TASK INPUTS:
== Segment start ==

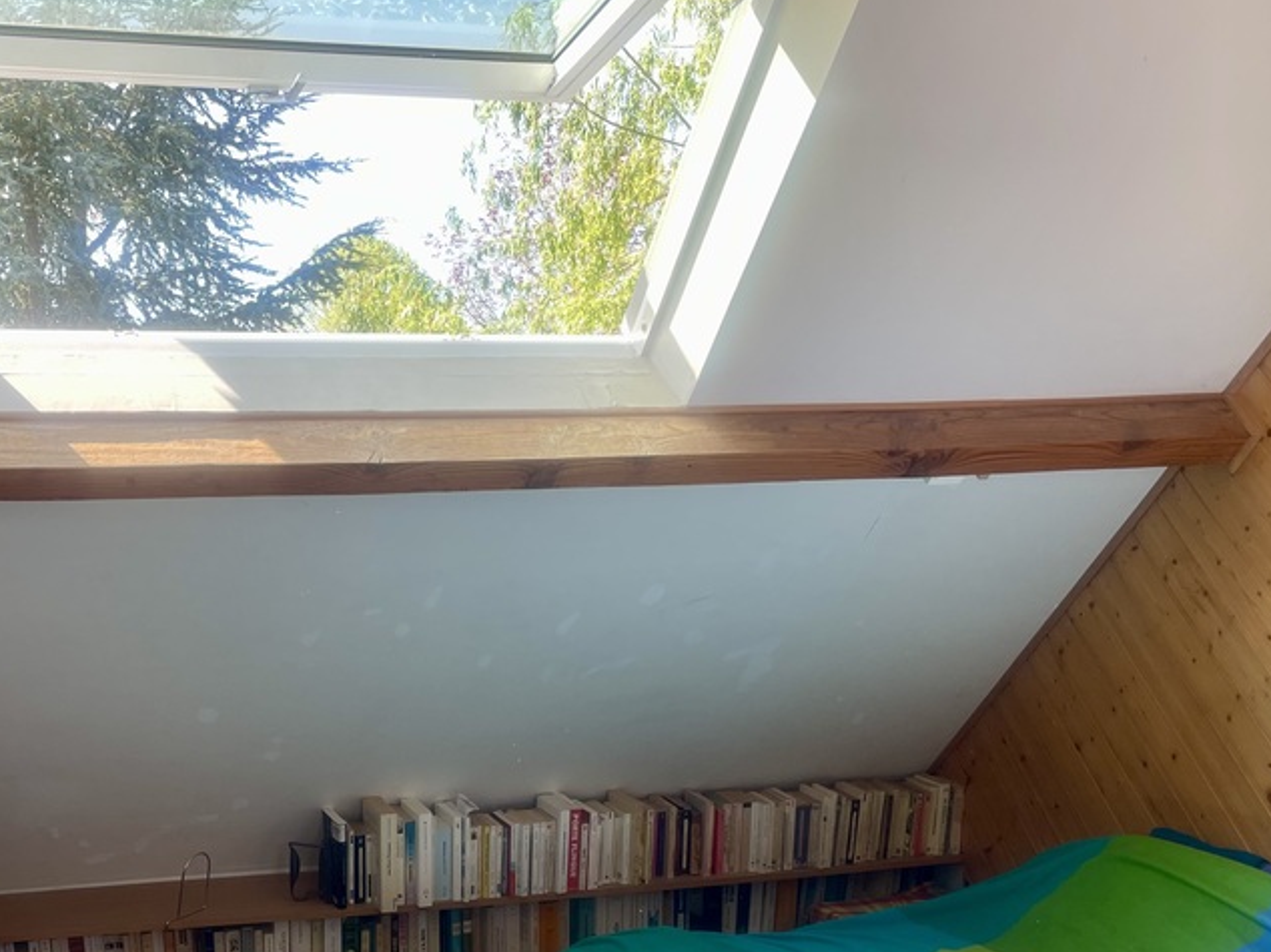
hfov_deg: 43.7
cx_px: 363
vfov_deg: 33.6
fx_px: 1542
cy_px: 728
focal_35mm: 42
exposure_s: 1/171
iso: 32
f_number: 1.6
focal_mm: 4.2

== Segment end ==
== Segment start ==

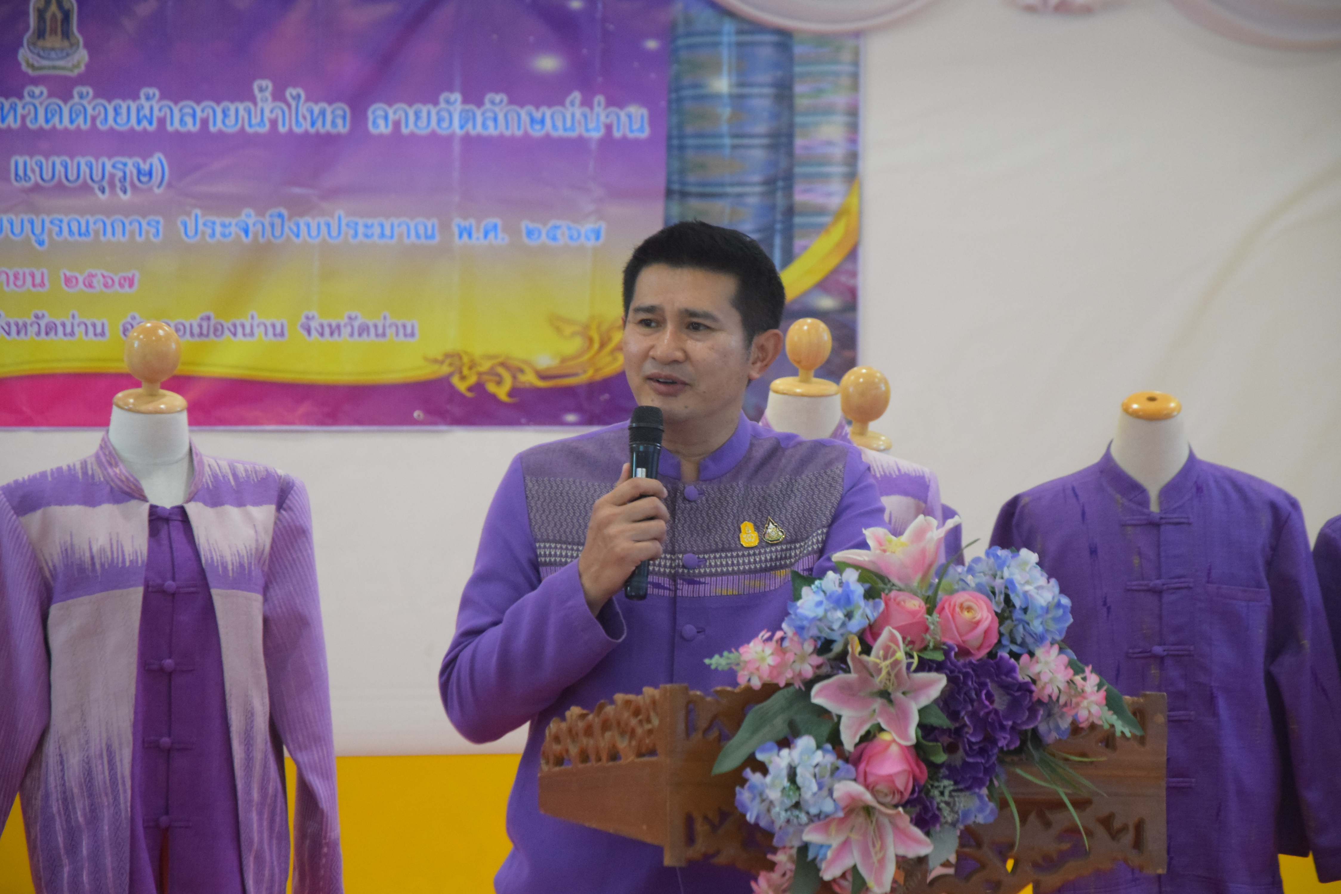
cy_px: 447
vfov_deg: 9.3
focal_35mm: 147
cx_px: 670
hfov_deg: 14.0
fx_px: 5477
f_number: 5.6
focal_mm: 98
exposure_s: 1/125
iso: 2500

== Segment end ==
== Segment start ==

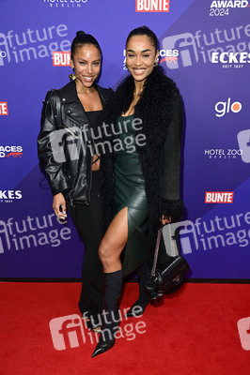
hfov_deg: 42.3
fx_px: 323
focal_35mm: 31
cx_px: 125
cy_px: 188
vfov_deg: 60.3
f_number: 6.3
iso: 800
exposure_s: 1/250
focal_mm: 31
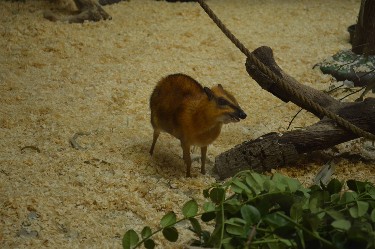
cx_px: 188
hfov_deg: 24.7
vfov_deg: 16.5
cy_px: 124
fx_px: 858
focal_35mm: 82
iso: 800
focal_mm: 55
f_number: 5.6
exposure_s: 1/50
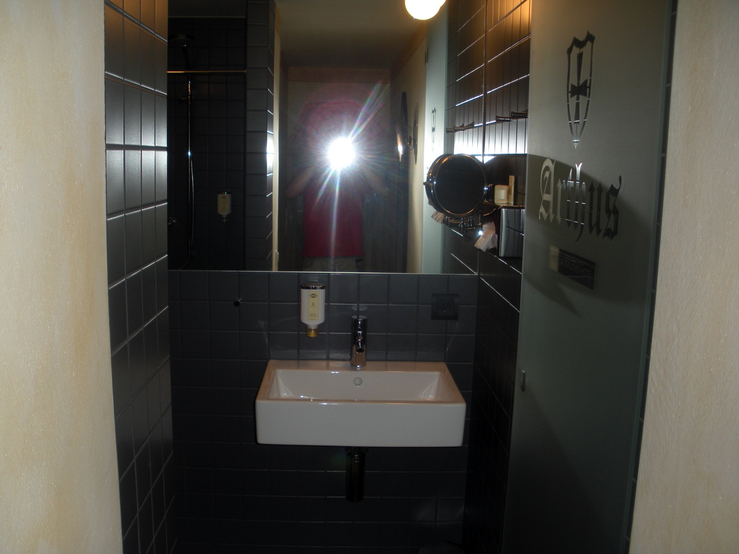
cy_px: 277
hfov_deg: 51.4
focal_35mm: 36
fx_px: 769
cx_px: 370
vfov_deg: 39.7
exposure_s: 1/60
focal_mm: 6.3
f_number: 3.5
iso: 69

== Segment end ==

DESCRIPTION OF THE TASK: Set down again, word for word, the stretch of records from the line with "hfov_deg: 43.7" to the line with "focal_mm: 4.2", both of those lines included.

OUTPUT OF THE TASK:
hfov_deg: 43.7
cx_px: 363
vfov_deg: 33.6
fx_px: 1542
cy_px: 728
focal_35mm: 42
exposure_s: 1/171
iso: 32
f_number: 1.6
focal_mm: 4.2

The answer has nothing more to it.